After weeks of bidding wars, 28 Years Later has finally found a home at Sony. The sequel will reunite Danny Boyle and writer Alex Garland for the first time in 17 years, with a “part two” sequel coming as part of the total package, per The Hollywood Reporter. What's more: Oppenheimer Oscar favourite Cillian Murphy is on board as an executive producer, adding fuel to the rumour fire that he'll return to one his defining early career roles.

Movie trade magazines are reporting that each movie will have an estimated budget of around $65 million, a marked boost from the prior 28 flicks, made for $8 and $15 million respectively. That indicates a lot of faith in the sequel package on Sony's part: you only put that much money behind a project if you think it's going to make it back (and then some), after all. 28 is a long-untapped IP that has proven profitable in the past, and the stocks of Boyle, Garland and Murphy have only grown in the decades since the first one, so why not take a bigger financial swing?

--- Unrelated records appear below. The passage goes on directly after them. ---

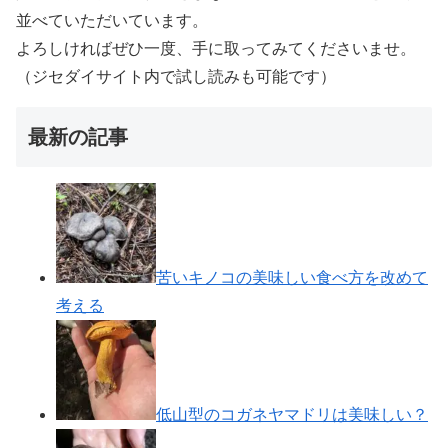
並べていただいています。
よろしければぜひ一度、手に取ってみてくださいませ。
（ジセダイサイト内で試し読みも可能です）
最新の記事
苦いキノコの美味しい食べ方を改めて
考える
低山型のコガネヤマドリは美味しい？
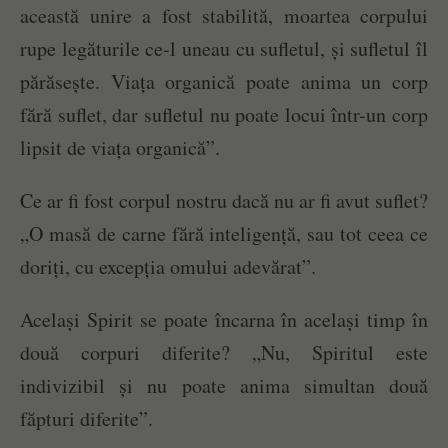
această unire a fost stabilită, moartea corpului
rupe legăturile ce-l uneau cu sufletul, și sufletul îl
părăsește. Viața organică poate anima un corp
fără suflet, dar sufletul nu poate locui într-un corp
lipsit de viața organică”.
Ce ar fi fost corpul nostru dacă nu ar fi avut suflet?
„O masă de carne fără inteligență, sau tot ceea ce
doriți, cu excepția omului adevărat”.
Același Spirit se poate încarna în același timp în
două corpuri diferite? „Nu, Spiritul este
indivizibil și nu poate anima simultan două
făpturi diferite”.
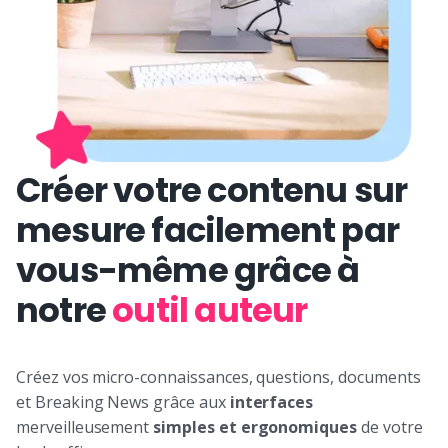
Créer votre contenu sur
mesure facilement par
vous-même grâce à
notre
outil auteur
Créez vos micro-connaissances, questions, documents
et Breaking News grâce aux
interfaces
merveilleusement
simples et ergonomiques
de votre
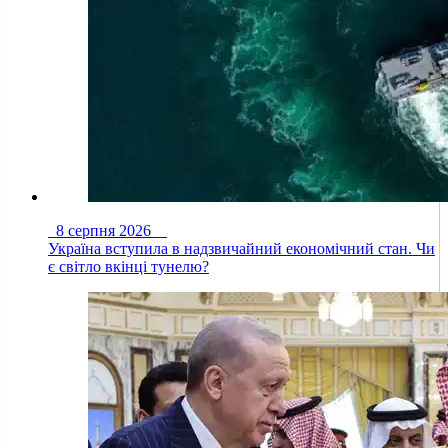
8 серпня 2026
Україна вступила в надзвичайний економічний стан. Чи
є світло вкінці тунелю?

28 Years Later looks to kick off an entirely new trilogy

According to The Hollywood Reporter, Boyle and Garland—the latter of whom has gone on to become a respected director in his own right, helming sci-fi nasties like Annihilation and head-twisters such as Ex Machina—want to launch a new trilogy in the 28-iverse. Boyle will direct the first film, while Garland will script all three, which tallies up with recent press talk that Garland is done with working behind the camera.

Apparently, the aim is to achieve similar success to George Miller's Fury Road, his long-awaited sequel in the Mad Max franchise, which is now considered one of the best action movies of all time.

Cillian Murphy could be starring

Up until this week's concrete confirmation, the possibility of a new 28 sequel had percolated in the press, with The Independent raising the news of a prospective follow-up with Cillian Murphy while he was on Oppenheimer duties. “That's great to hear,” he said. “I didn't know that—I would be there in a flash. I made two movies with both of those guys, and I would love to work with them again. Of course, I'm there.”

Murphy's character Jim was originally set to die in 28 Days Later, but the canonical ending sees him survive. So it's hardly outside the realm of possibility that we could reunite with him all this time later — maybe he's still mates with Naomie Harris' Selena?

That said, whether he wants to get in front of the camera alongside his production duties are yet to be seen. But one thing's for sure: 28 Years Later would sell more tickets with Murphy in it. Let's wait and see.